Through the 1850’s as the Whig Party dissolves and the Republicans invent themselves; the rise of Abraham Lincoln seems almost inevitable, as does the dissolution of the Union. Particularly interesting to me was the platform in which Lincoln ran. I have often thought that, had he been alive today, Lincoln would have been a democrat. The Republican platform of 1860 pretty well seals the deal for me. Ever since I can remember and longer than that, the Republican Party has claimed to be the party of Lincoln and left us to be represented by Jefferson and Jackson. Actually we deserve Lincoln, too. A look at the platform he ran on in 1860 shows this pretty clearly. Why not take the appellation of ”the party of Lincoln" away from the Republicans.
Here're some of the major points of the Republican platform of 1860:
1. Condemned John Brown (anti-terrorism)
2. Opposed nativist changes in the immigration laws.
3. Backed the Homestead Act. (free land for those willing to (im)prove it)
4. Federal aid to internal improvements (infrastructure).
5. Asserted that the "normal condition was and always has been Freedom (opposed slavery)
During Lincoln's campaign, he was dubbed the "Railsplitter," i.e. the representative of the common man. Furthermore, his campaign forcefully opposed the efforts of southern hotheads to destroy the union, standing instead for a reasonable approach that would maintain the Union, in which he was eventually joined by Stephen A. Douglas. (pp.762 -763 of Sean Wilentz, The Rise of American Democracy. It would certainly be nice if Democrats could legitimately claim Lincoln as well as Jefferson and Jackson, two somewhat problematic figures. The Republican “southern strategy” of the last generation bears remarkable similarity to the approaches of the party labeled Democratic in the pre-Civil War era.
The period abounded in a multiplicity of factions calling themselves parties: Loco Foco, Federalists, Barnburners, Hunkers, Whigs, Free Soilers, and the Liberty Party among others. Irony, too, can be found. As Americans struggled to determine what the democratic ideal would look like, they explored suffrage (women, blacks, people who did not own property), slavery, the nature of money and debt, national expansion, international place in the world, and a number of other often conflicting and confounding issues. The irony of the pre-Civil War Democrats becoming the party of FDR’s New Deal and the party of civil rights while the Republicans opposed slavery and encouraged the development of national transportation networks but became the fomenters of today’s Republican party, which has lost almost all representation in the northeast cannot be missed.

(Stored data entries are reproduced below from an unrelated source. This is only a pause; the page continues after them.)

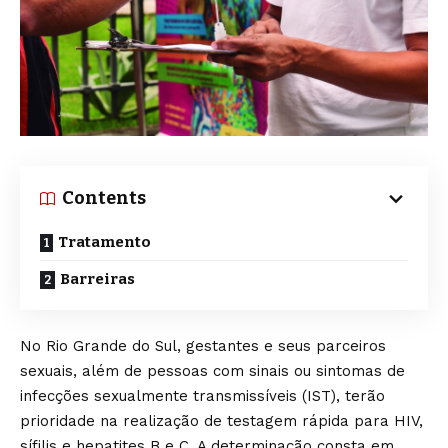
Contents
Tratamento
Barreiras
No Rio Grande do Sul, gestantes e seus parceiros
sexuais, além de pessoas com sinais ou sintomas de
infecções sexualmente transmissíveis (IST), terão
prioridade na realização de testagem rápida para HIV,
sífilis e hepatites B e C. A determinação consta em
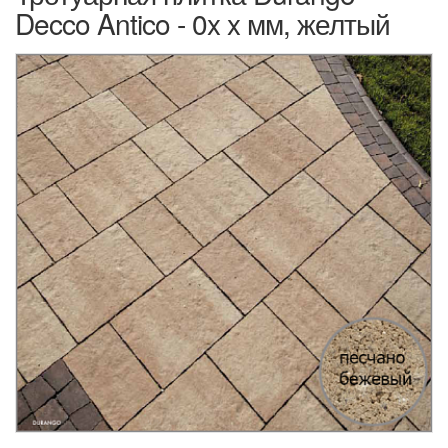
Decco Antico - 0x x мм, желтый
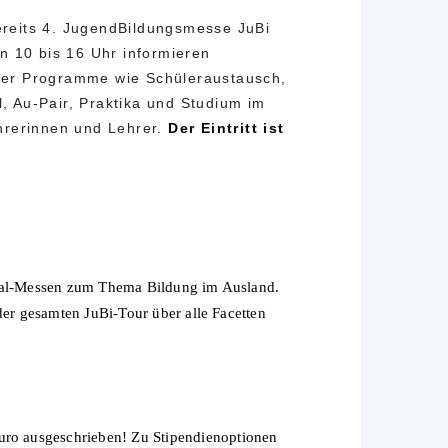
ereits
4. JugendBildungsmesse JuBi
on 10 bis 16 Uhr informieren
ber Programme wie Schüleraustausch,
l, Au-Pair, Praktika und Studium im
ehrerinnen und Lehrer.
Der Eintritt ist
ezial-Messen zum Thema Bildung im Ausland.
er gesamten JuBi-Tour über alle Facetten
o ausgeschrieben! Zu Stipendienoptionen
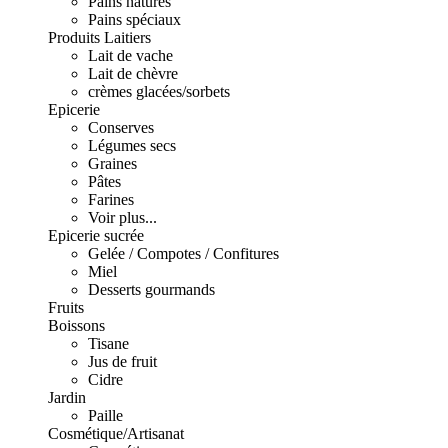
Pains natures
Pains spéciaux
Produits Laitiers
Lait de vache
Lait de chèvre
crèmes glacées/sorbets
Epicerie
Conserves
Légumes secs
Graines
Pâtes
Farines
Voir plus...
Epicerie sucrée
Gelée / Compotes / Confitures
Miel
Desserts gourmands
Fruits
Boissons
Tisane
Jus de fruit
Cidre
Jardin
Paille
Cosmétique/Artisanat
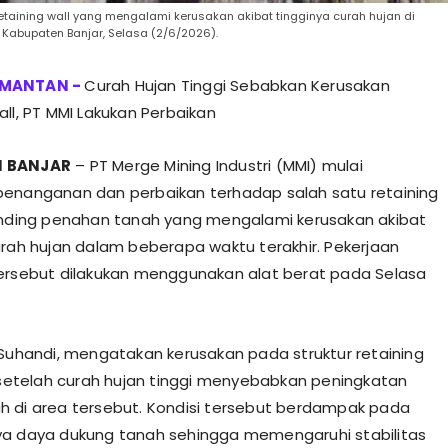
retaining wall yang mengalami kerusakan akibat tingginya curah hujan di
i Kabupaten Banjar, Selasa (2/6/2026).
Curah Hujan Tinggi Sebabkan Kerusakan
all, PT MMI Lakukan Perbaikan
 BANJAR
– PT Merge Mining Industri (MMI) mulai
enanganan dan perbaikan terhadap salah satu retaining
inding penahan tanah yang mengalami kerusakan akibat
urah hujan dalam beberapa waktu terakhir. Pekerjaan
ersebut dilakukan menggunakan alat berat pada Selasa
 Suhandi, mengatakan kerusakan pada struktur retaining
i setelah curah hujan tinggi menyebabkan peningkatan
 di area tersebut. Kondisi tersebut berdampak pada
a daya dukung tanah sehingga memengaruhi stabilitas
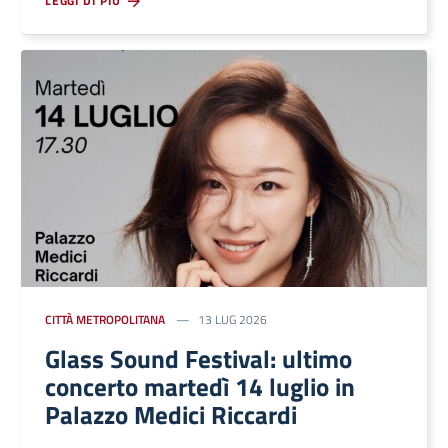
LEGGI DI PIÙ
CITTÀ METROPOLITANA
13 LUG 2026
Glass Sound Festival: ultimo
concerto martedì 14 luglio in
Palazzo Medici Riccardi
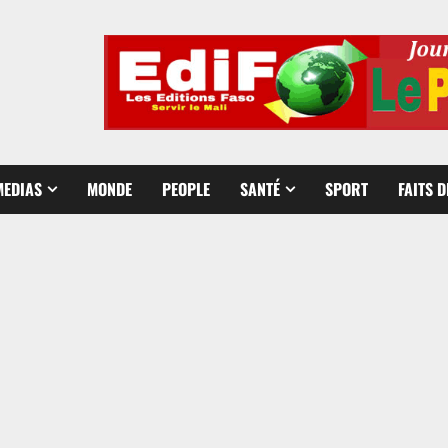
MEDIAS
MONDE
PEOPLE
SANTÉ
SPORT
FAITS 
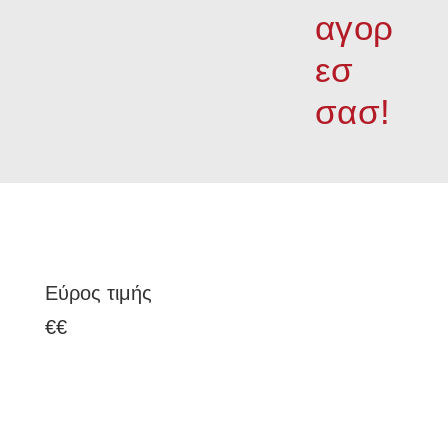
αγορ
εσ
σασ!
Εύρος τιμής
€
€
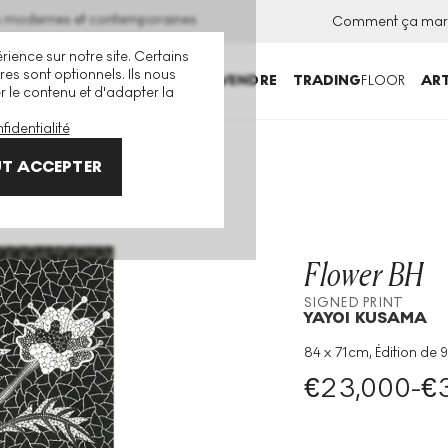
ns modernes et contemporaines
Comment ça mar
rience sur notre site. Certains
es sont optionnels. Ils nous
ACHETER
VENDRE
TRADING
FLOOR
ART
er le contenu et d'adapter la
fidentialité
T ACCEPTER
Flower BH
SIGNED PRINT
YAYOI KUSAMA
84 x 71cm, Édition de 9
Technique
:
Screenpri
€
23,000
-
€
Taille De L'édition
:
90
Année
:
1993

The Rise of American Democracy is not a book for the faint of heart. It contains nearly 800 pages of pretty dense text and over 200 more of notes and index. It is filled with detail. Nonetheless, for people who consider themselves students of American history, this book is essential, and pleasurable, reading. The book can be obtained from local bookstores and online. In trade paperback, it retails for $19.95, a good buy on a per page basis. In terms of its body of information it’s really a great read.